Viruses and spam could provoke an Internet collapse within two years, according to a Finnish security researcher who says the problem isn't merely a matter of technology. And a major newspaper report suggests click fraud, a new scourge for online advertisers, could hasten that collapse.

"There are many bad people who want to create chaos on purpose," Helsinki University of Technology professor Hannu H. Kari told the Finnish news agency STT, and he said that the longer the bugs and spam continue the more likely that the loosely-organized Internet as we now know it will operate less smoothly and become more prone to manipulation if not destruction.

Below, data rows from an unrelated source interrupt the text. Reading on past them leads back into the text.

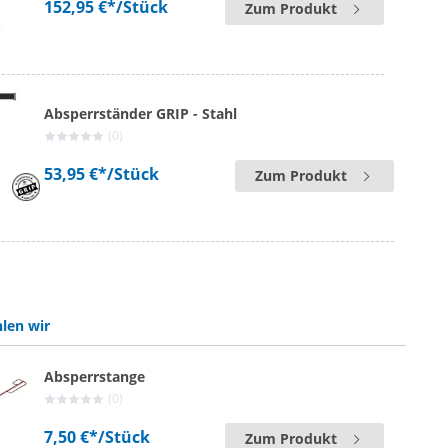
152,95 €*
/Stück
Zum Produkt
Absperrständer GRIP - Stahl
(0)
53,95 €*
/Stück
Zum Produkt
len wir
Absperrstange
(0)
7,50 €*
/Stück
Zum Produkt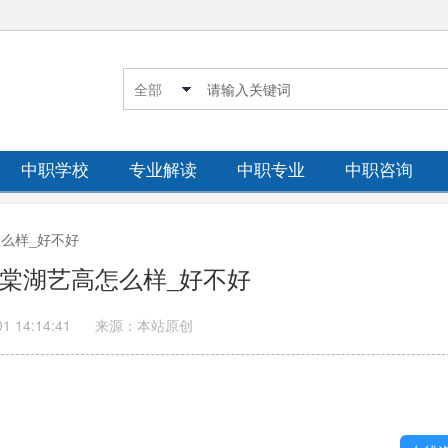
中职学校
专业解读
中职专业
中职咨询
怎么样_好不好
成都棠湖艺高怎么样_好不好
01 14:14:41
来源：本站原创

Kari also said that the metastasizing spam volume stands to make the Internet less and less credible as a legitimate information source. "Currently," he said, "there are no guarantees that a named sender is the real sender of an email."

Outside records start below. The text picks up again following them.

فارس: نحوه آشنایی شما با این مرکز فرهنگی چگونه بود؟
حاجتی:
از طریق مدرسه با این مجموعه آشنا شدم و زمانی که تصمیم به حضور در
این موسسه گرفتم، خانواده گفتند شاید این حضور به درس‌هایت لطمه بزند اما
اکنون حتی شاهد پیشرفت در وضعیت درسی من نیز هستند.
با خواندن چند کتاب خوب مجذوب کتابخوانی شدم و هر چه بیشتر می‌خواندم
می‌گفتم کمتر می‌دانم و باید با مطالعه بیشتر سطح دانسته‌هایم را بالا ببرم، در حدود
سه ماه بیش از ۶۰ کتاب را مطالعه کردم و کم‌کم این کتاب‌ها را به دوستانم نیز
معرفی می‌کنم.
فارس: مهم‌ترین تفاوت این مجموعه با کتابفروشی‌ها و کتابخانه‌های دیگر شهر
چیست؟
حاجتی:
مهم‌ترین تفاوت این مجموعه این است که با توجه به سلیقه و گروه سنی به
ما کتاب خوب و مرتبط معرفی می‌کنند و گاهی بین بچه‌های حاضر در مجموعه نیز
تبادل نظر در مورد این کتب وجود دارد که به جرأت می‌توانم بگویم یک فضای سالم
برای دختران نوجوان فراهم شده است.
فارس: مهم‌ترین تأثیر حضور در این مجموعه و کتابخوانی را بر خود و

And with security holes now exploitable by more than just hard computer nerds, the more skilled Netizen can take over thousands of computers and use them for anything from launching attacks to scrambling information sources.

Kari called for more proactive measures like infrastructure and software improvements, and also user identification improvements.

The problem is that for every technological advance there comes a near-concurrent advance in using it to make mischief. For email there was spam; for the World Wide Web there is spyware and adware; and even for the toddler known as Internet telephony there is already SPIT (spam over Internet telephony). And you can add click fraud to those scourges, according to the New York Times.

Click fraud involves merchants paying fees to sites playing host to their ads whenever visitors click the ads, with the fraud coming when the clicks come not from prospective customers but scam artists, automated scripts, and even their own competitors.

"It's really any click initiated on a cost-per-click ad that is made without there being a possibility of a legitimate site-visit or a transaction to occur," said Alchemist Media president Jessie C. Stricchiola to the Times. "It's a really serious problem for the advertisers it affects." Stricchiola's company, in fact, helps advertisers recoup revenues waylaid by click fraud, which can cost advertisers millions in spending on consumers who don't even exist.